The critical flaws in one Bitcoin bull argument

While the cryptocurrency has significant potential, it doesn't go as far as some proponents claim

The critical flaws in one Bitcoin bull argument
As the seemingly unstoppable mania for Bitcoin drives it to new heights, there has been significant cross-talk among financial and technology experts concerning how much further it could go. One reasoned argument supports the case for an additional doubling in value — but it ignores two realities of cryptocurrencies.

Because of technical advantages from blockchain technology, such as reducing transaction costs and settlement times while protecting people’s privacy, proponents say Bitcoin can potentially become a major player in global commerce. And since only 21 million bitcoins will ever be issued, the argument goes, the currency can’t be fundamentally debased.

“The global money supply as measured by M2 was at US$79.5 trillion in 2016, according to the CIA World Factbook,” said Wall Street Journal contributor Aaron Back. “If 1% of that supply were held in bitcoin, dividing that by 21 million units implies a value of around US$38,000 per coin, up from around $18,500 currently.”
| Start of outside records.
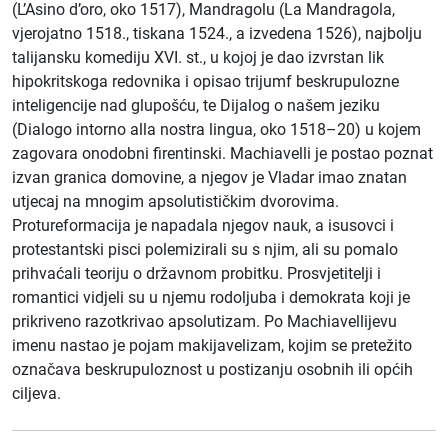
(L’Asino d’oro, oko 1517), Mandragolu (La Mandragola,
vjerojatno 1518., tiskana 1524., a izvedena 1526), najbolju
talijansku komediju XVI. st., u kojoj je dao izvrstan lik
hipokritskoga redovnika i opisao trijumf beskrupulozne
inteligencije nad glupošću, te Dijalog o našem jeziku
(Dialogo intorno alla nostra lingua, oko 1518–20) u kojem
zagovara onodobni firentinski. Machiavelli je postao poznat
izvan granica domovine, a njegov je Vladar imao znatan
utjecaj na mnogim apsolutističkim dvorovima.
Protureformacija je napadala njegov nauk, a isusovci i
protestantski pisci polemizirali su s njim, ali su pomalo
prihvaćali teoriju o državnom probitku. Prosvjetitelji i
romantici vidjeli su u njemu rodoljuba i demokrata koji je
prikriveno razotkrivao apsolutizam. Po Machiavellijevu
imenu nastao je pojam makijavelizam, kojim se pretežito
označava beskrupuloznost u postizanju osobnih ili općih
ciljeva.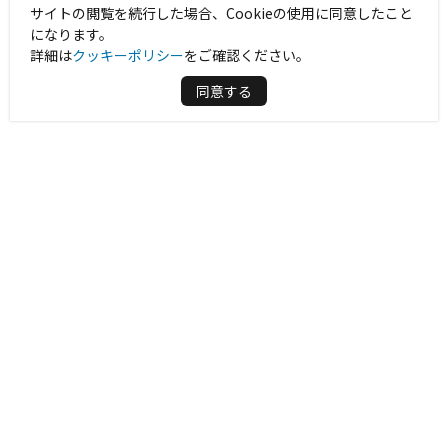
サイトの閲覧を続行した場合、Cookieの使用に同意したこと
になります。
詳細は
クッキーポリシー
をご確認ください。
同意する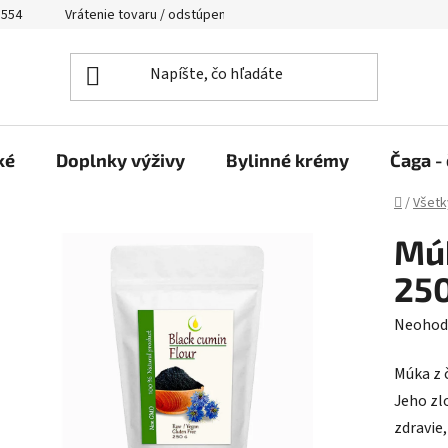
 554
Vrátenie tovaru / odstúpenie od zmluvy
ké
Doplnky výživy
Bylinné krémy
Čaga - 
Domov
/
Všetk
Múk
250
Prieme
Neohod
hodnot
Múka z č
produk
Jeho zl
je
zdravie
0,0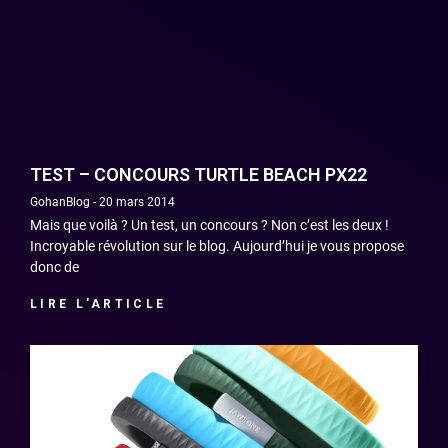
TEST – CONCOURS TURTLE BEACH PX22
GohanBlog
20 mars 2014
Mais que voilà ? Un test, un concours ? Non c’est les deux !
Incroyable révolution sur le blog. Aujourd’hui je vous propose
donc de
LIRE L'ARTICLE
But Back noted that the current iteration of bitcoin does not actually prevent delays. Because of limits to the number of transactions that the bitcoin network can process each second, there are still delays in settlement times and high transaction costs; as of Monday, the average cost per transaction was reportedly US$28.

Another issue is the fact that unlike Bitcoin, rival cryptocurrencies don’t have a cap on their total supply. According to Back, some competing currencies, such as Bitcoin Cash and litecoin, are already taking share. In the same way, banks and other financial institutions are working on ways to tap blockchain technology’s potential without being tied to cryptocurrencies.

“Bets on individual cryptocurrencies, particularly an early and flawed one, are still quite speculative and risky,” Back said. “Bitcoin investors need to keep that in mind as we head into 2018.”